町田市団地再生基本方針では、5つの再生手法を示しています。(1)駅前生活拠点を創造するための再生手法、(2)団地センターを核として地域拠点、住環境を強化するための再生手法、(3)地域コミュニティーを生かした安心居住を推進するための再生手法、(4)住環境を保全するための再生手法、(5)住宅需要の変化に対応した団地再生を進めるための再生手法です。それぞれの立地や規模などを考慮して分類すると、(1)森野住宅・境川団地、(2)鶴川団地・木曽山崎団地地区・藤の台団地、(3)本町田住宅・高ヶ坂住宅、(4)真光寺住宅・小山田桜台団地と分類はできますが、実際には単純に実現出来るものではありません。
12団地のうち現在までに進んでいるのは、鶴川団地、木曽山崎団地地区4団地、藤の台団地の計6団地です。

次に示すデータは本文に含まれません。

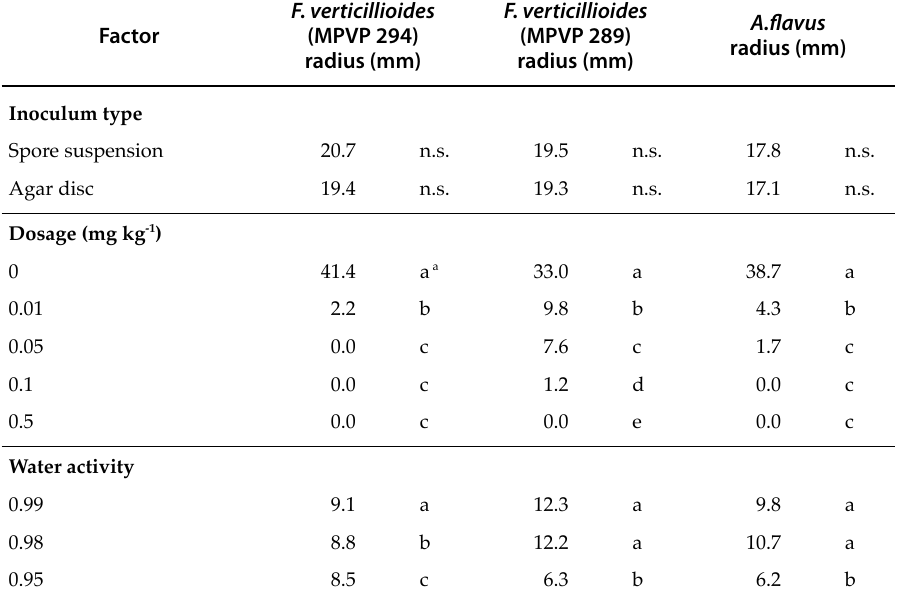
Table 2. Results of ANOVA regarding the effect of inoculation method, the fungicide Sportak 45EW ® , and water activity (0.99, 0.98 and 0.95) on in vitro growth of Fusarium verticillioides (MPVP 294 and MPVP 289) and Aspergillus flavus incubated at 25°C for 14 days, measured as colony radius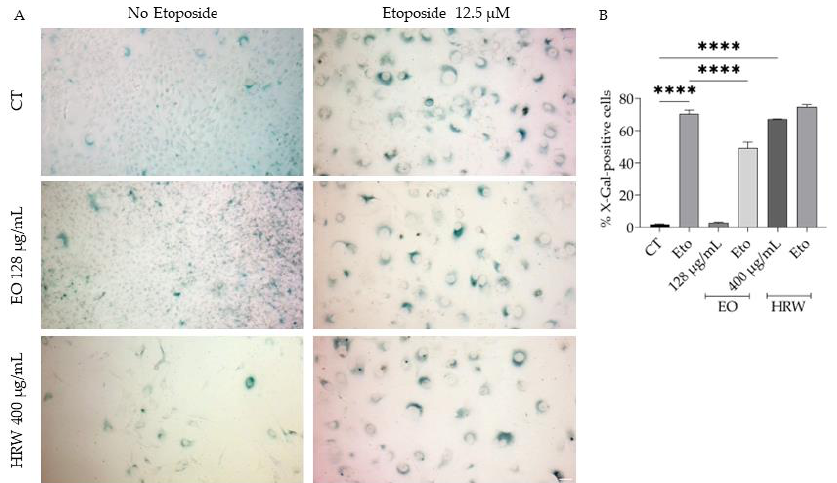
Figure 7. Effect of T. capitata EO and HRW on etoposide-induced cellular senescence. Representative bright-field images ( A ) and percentage of X-gal-positive cells after the mentioned treatments ( B ). **** p < 0.0001 when compared to control (CT) or etoposide (Eto) after one-way ANOVA followed by Dunnett’s multiple comparison test.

鶴川団地では、「鶴川団地の団地再生に向けた地域検討会」を設置し検討を重ねてきました。地域検討会は、2013年度から2015年度の3年間で計12回の会議及び計3回のワークショップを実施し、「町田市鶴川団地と周辺地区再生方針」が策定されました。この間、鶴川団地ボックス住棟リノベーションプロジェクトが実施され、センター街区にある4棟の建て替えを含む、同団地のストック再生・改善事業が決定しました。2016年11月30日に鶴川団地と周辺地区における多世代が一緒に住める街の実現に向けた覚書を締結し、2017年10月から鶴川団地に生活支援アドバイザーを配置しています。
木曽山崎団地地区では、2015年10月に旧本町田西小学校及び旧本町田中学校跡地活用にかかわる基本協定書を桜美林学園と締結し、2016年6月に第1回連絡協議会を開催、2017年6月に第2回連絡協議会を開催しました。旧本町田西小学校及び旧本町田中学校跡地に桜美林学園の教育・文化交流施設が設置されることになり、2020年4月のキャンパス開設に向けて進められています。桜美林学園とUR都市機構は、UR所有の東京都町田市内にある団地活性化の推進等について、相互に連携協力を図りながら推進することに合意し、協定を締結しました。
藤の台団地の団地再生は、2016年から自治会・住宅管理組合・ショッピングセンターにヒアリングを行い、3者と市との意見交換会を実施しました。UR都市機構が賃貸団地のストック活用方針を示しましたが、藤の台団地はハード面の整備を予定していないため団地再生が難しい状況にあります。現在は、機運向上・担い手探しのため、活性化に関するワークショップ「ふじずかん」を実施中です。
また、森野住宅は団地再生としては進められてはいませんが、「中心市街地まちづくり計画」の中で、10のプロジェクトの1つとして設定され、今後、建て替えられる可能性が高くなっています。
時代の変化とともに団地を取り巻く状況も変わっています。時代の変化に対応しつつ、地域とともに歩み続ける団地再生を目指して参ります。